───── EXCERPTED TEXT ─────

Bottled water allows sipping and reclosure. Its edibility requires outer packaging for sanitation and antipuncture, likely plastic.
And cost. No further comment.
Maybe in flavors for kids, who will enjoy popping in mouth. Will need small size, oohitos?
Appeal comes from widespread and scientifically unsupportable fear of plastics, which people will express but not pay for.
Only a few years ago when people wanted a drink of water, they used a public drinking fountain. Then some marketeer thought of selling water instead of giving it away. This was thought of a way to make water portable, although the canteen had already been in use since Roman times, the mindset was that purified City tap water in a disposable plastic bottle was somehow safer and better for human consumption, never mind the fact that billions of school children had grown up drinking purified chlorinated drinking fountain water and those same children grew into 90+ year old adults with no ill effects.
Water was even put into recyclable steel cans, that when empty and disposed of into the ocean, sank to the bottom and due to the corrosive effects of salt water dissolved away, plus because they wouldn't float, migratory animals, birds, mammals etc wouldn't likely be eating and swallowing them.

─────

- TASK BRIEF: Return the full text of the comments on bottled water, word for word.

───── RECORDS PROVIDED ─────

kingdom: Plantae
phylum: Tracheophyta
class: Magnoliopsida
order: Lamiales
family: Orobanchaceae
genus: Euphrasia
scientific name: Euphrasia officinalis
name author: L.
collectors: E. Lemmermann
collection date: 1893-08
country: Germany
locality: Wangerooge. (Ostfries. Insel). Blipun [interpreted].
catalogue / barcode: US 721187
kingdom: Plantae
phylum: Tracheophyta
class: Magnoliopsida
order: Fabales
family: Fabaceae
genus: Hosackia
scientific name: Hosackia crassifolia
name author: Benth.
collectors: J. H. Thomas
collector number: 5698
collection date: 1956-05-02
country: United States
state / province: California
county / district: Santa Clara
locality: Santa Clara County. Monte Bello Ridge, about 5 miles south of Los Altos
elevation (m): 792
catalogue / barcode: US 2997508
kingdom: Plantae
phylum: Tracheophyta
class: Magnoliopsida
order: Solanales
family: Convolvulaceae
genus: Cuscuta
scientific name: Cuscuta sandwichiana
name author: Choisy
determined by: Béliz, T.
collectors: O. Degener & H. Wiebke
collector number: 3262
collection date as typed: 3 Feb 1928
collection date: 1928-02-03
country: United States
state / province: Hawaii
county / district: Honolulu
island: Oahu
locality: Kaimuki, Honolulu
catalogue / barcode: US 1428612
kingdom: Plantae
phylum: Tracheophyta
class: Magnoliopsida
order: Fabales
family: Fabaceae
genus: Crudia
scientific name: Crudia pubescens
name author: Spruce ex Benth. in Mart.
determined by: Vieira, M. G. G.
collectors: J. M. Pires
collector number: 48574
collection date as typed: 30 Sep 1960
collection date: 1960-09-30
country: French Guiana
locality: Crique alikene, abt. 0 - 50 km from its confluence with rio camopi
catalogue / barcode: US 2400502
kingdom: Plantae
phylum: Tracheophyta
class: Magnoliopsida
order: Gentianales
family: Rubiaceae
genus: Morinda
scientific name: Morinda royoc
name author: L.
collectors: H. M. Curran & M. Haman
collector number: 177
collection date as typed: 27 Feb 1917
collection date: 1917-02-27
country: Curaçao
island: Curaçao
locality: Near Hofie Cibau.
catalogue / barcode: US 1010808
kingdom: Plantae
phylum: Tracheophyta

─────

- RESPONSE TO THIS TASK:
Bottled water allows sipping and reclosure. Its edibility requires outer packaging for sanitation and antipuncture, likely plastic.
And cost. No further comment.
Maybe in flavors for kids, who will enjoy popping in mouth. Will need small size, oohitos?
Appeal comes from widespread and scientifically unsupportable fear of plastics, which people will express but not pay for.
Only a few years ago when people wanted a drink of water, they used a public drinking fountain. Then some marketeer thought of selling water instead of giving it away. This was thought of a way to make water portable, although the canteen had already been in use since Roman times, the mindset was that purified City tap water in a disposable plastic bottle was somehow safer and better for human consumption, never mind the fact that billions of school children had grown up drinking purified chlorinated drinking fountain water and those same children grew into 90+ year old adults with no ill effects.
Water was even put into recyclable steel cans, that when empty and disposed of into the ocean, sank to the bottom and due to the corrosive effects of salt water dissolved away, plus because they wouldn't float, migratory animals, birds, mammals etc wouldn't likely be eating and swallowing them.